No entanto, “Desconstruindo as Kardashians” também é um livro frustrantemente frenético e recursivo, cuja aglomeração de detalhes nem sempre resulta em uma narrativa mais profunda. Pode ser lido como um comentário de mídia social, com riffs desconexos sobre um assunto após o outro e ideias críticas familiares apresentadas repetidamente. Corey faz referência ao famoso ditado de McLuhan “O meio é a mensagem” no prefácio do livro, depois o repete três vezes no primeiro capítulo, depois mais uma vez, para garantir, no sexto. Na seção final de “Arquivos”, ela escreve: “Agora é um bom momento para trazer o bom e velho Marshall McLuhan”. (O McLuhan é a mensagem.) O livro parece projetado para um seguidor online de Corey, que já conhece os detalhes da história de Kardashian e anseia por exegese.
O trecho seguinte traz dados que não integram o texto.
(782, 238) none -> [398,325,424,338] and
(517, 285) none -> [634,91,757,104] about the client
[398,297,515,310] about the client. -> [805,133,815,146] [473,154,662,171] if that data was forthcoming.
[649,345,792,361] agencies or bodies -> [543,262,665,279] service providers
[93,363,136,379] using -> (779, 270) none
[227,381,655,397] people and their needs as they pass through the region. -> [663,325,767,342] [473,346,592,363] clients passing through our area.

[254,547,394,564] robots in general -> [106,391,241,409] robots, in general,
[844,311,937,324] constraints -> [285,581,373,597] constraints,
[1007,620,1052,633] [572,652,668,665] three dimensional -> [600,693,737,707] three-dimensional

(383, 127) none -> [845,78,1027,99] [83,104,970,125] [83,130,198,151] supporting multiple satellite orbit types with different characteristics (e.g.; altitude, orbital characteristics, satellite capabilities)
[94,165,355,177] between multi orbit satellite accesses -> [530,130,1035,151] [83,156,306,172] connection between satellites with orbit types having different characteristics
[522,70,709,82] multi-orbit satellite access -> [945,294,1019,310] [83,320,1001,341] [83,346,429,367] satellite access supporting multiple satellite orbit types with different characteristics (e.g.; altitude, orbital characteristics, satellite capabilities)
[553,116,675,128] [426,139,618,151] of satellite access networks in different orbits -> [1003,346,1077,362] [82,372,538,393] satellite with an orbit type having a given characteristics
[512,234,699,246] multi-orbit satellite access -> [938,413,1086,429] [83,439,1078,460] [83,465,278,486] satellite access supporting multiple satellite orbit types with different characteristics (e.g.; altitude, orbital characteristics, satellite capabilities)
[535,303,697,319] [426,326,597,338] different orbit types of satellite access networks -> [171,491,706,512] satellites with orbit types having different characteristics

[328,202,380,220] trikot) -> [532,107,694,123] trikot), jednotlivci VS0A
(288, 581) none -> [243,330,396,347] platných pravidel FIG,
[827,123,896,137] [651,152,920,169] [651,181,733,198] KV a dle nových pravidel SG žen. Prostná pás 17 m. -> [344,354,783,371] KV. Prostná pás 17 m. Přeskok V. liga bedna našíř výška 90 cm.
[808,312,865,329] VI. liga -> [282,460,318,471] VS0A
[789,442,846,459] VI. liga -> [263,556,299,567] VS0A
O leitor leigo beneficiaria de uma biografia mais sustentada e linear do Kardashianismo, mas mesmo na segunda metade do livro, que prossegue aproximadamente cronologicamente, o texto oscila entre assuntos e épocas, muitas vezes no espaço do mesmo parágrafo. Uma passagem sobre variedades de auto-ocultação vai dos ninjas a Odisseu e ao “O Príncipe e o Mendigo.” Ironicamente, os próprios Kardashians, geralmente tão especialistas em chamar a atenção, se perdem na mistura.
Corey é generoso ao citar obras de outros escritores (eu entre eles) e inclui muitas postagens sociais de fãs de Kardashian como uma espécie de vox populi, mas uma superabundância de referências interrompe o fluxo de ideias maiores. O livro é mais desconstrutivo e menos manifesto; o seu credo pode estar contido na frase “Para mim, os Kardashians não são diferentes de outras instituições nacionais duradouras, como Las Vegas, Disney e a WWE”, o que não é uma declaração particularmente controversa sobre uma família que há muito é aceite como realeza americana. Uma das cenas mais intrigantes e sustentadas do livro ocorre, com várias centenas de páginas, quando Corey descreve como ela começou a postar vídeos sobre os Kardashians. Ela estava hospedada na casa de sua mãe no Arizona durante a pandemia e começou a se filmar na garagem, depois de receber o conselho de um amigo da Geração Z de que “pop culture-tok” poderia ser um bom lar para comentários culturais que ela havia começado a fazer no Instagram. Ela passou de quinze mil seguidores no Instagram para mais de cento e oitenta mil no TikTok. “Se aprendi alguma coisa com os Kardashians, foi que diversificar os meios é uma atitude sábia”, escreve Corey. O estudioso Kardashian se tornou um criador de conteúdo no estilo Kardashian.